Impartió clases en Miane, Carpesica y San Fior. Su creatividad apostólica no estaba agotada: abrió un asilo, un comedor para niños sin recursos, y un taller. Sin olvidarse ni un segundo del voto de buscar siempre lo más perfecto tenía presente poner «toda la atención en ejercitar la santa indiferencia en todas las cosas» dando vía única a dos expresiones «el Fiat y el Deo gratias» tanto en las situaciones adversas, las que revistieran gravedad, como en los instantes felices.
Generalmente las obras destinadas a dar gloria a Dios no surgen sin más. En su origen hay todo un ejercicio de entrega de quien las impulsa: aflicción por las necesidades de los demás, que se anteponen a las particulares, un torrente de pasión incontenible que tiembla ante el despilfarro de la gracia divina, y un punzante anhelo de dejarse la vida literalmente, si es preciso, sembrando la semilla del evangelio por cualquier recodo. Si se ha contemplado el rostro de Dios en el otro, queda desterrado el legítimo descanso. Falta tiempo para atender al prójimo, para desgastarse en aras de ese amor incomparable que corre por las venas. Un apóstol no quiere ni pensar que tan solo uno de sus hermanos se pierda. Teresa había experimentado el sentimiento evangélico de ver en ellos al mismo Cristo. Por eso, mientras enseñaba dio los pasos oportunos para instituir una nueva fundación, materializada en 1930 en San Fior, y que implícitamente acogía estas vivencias de las que daba cuenta con su heroico quehacer.

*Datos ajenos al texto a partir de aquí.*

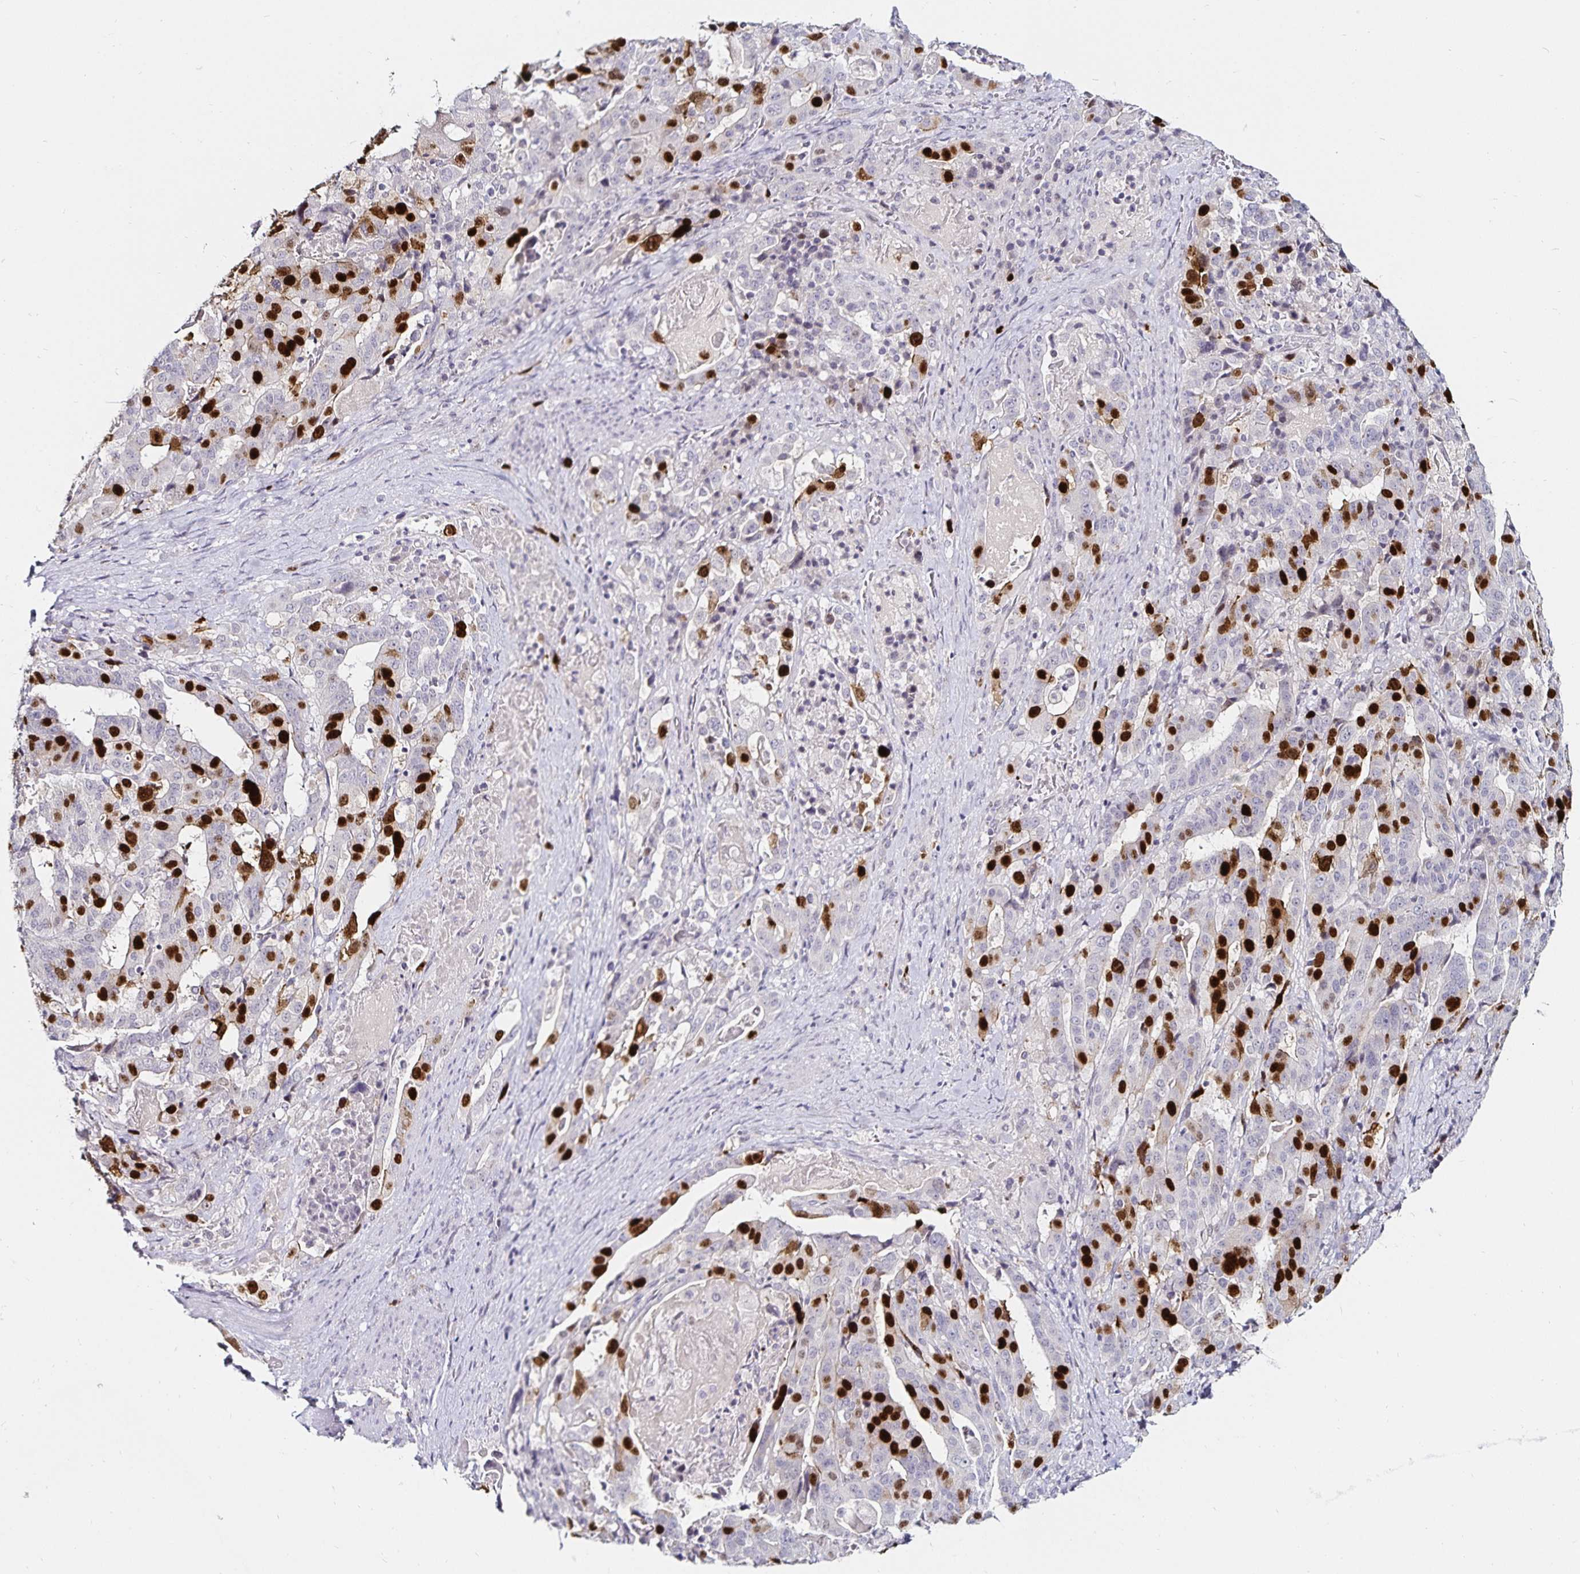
{"staining": {"intensity": "strong", "quantity": "25%-75%", "location": "nuclear"}, "tissue": "stomach cancer", "cell_type": "Tumor cells", "image_type": "cancer", "snomed": [{"axis": "morphology", "description": "Adenocarcinoma, NOS"}, {"axis": "topography", "description": "Stomach"}], "caption": "Human adenocarcinoma (stomach) stained with a protein marker exhibits strong staining in tumor cells.", "gene": "ANLN", "patient": {"sex": "male", "age": 48}}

Benedicto XVI, en la ceremonia de beatificación el 13 de noviembre de 2005, sintetizó sus elevados afanes con estas palabras: «…conquistada por el Rostro de Cristo, asimilo los sentimientos de dulce premura del Hijo de Dios hacia la humanidad desfigurada por el pecado, y lo concretó en gestos de compasión y después proyecto un Instituto con la finalidad de propagar, reparar, devolver la imagen del dulce Jesús en las almas». Su íntimo deseo era: «cada acto que realice con mis manos sea un trabajo continuo en torno al Corazón dulcísimo de mi Jesús…». Este Instituto de la Santa Faz tendría la finalidad de «… propagar, reparar y restaurar la imagen amable de Jesús en las almas».
En 1933 la beata instituyó la «Pía obra de socorro», y en 1936 abandonó la docencia. Entre tanto seguía con los trámites para el reconocimiento de su institución que llegó en 1947 después de haber sido recibida en audiencia por Pío XII en varias ocasiones. Al año siguiente se celebró el primer capítulo en el que salió elegida superiora general de forma unánime. Pero no pudo permanecer mucho tiempo en este oficio. Padecía diabetes, angina de pecho e hipertensión. En abril de 1951 sufrió un infarto; fue un aviso. El 28 de junio de ese año en Roma una nueva parada cardiaca terminó con su vida. Desde ese momento contemplaría, cara a cara y para siempre, el rostro de Dios.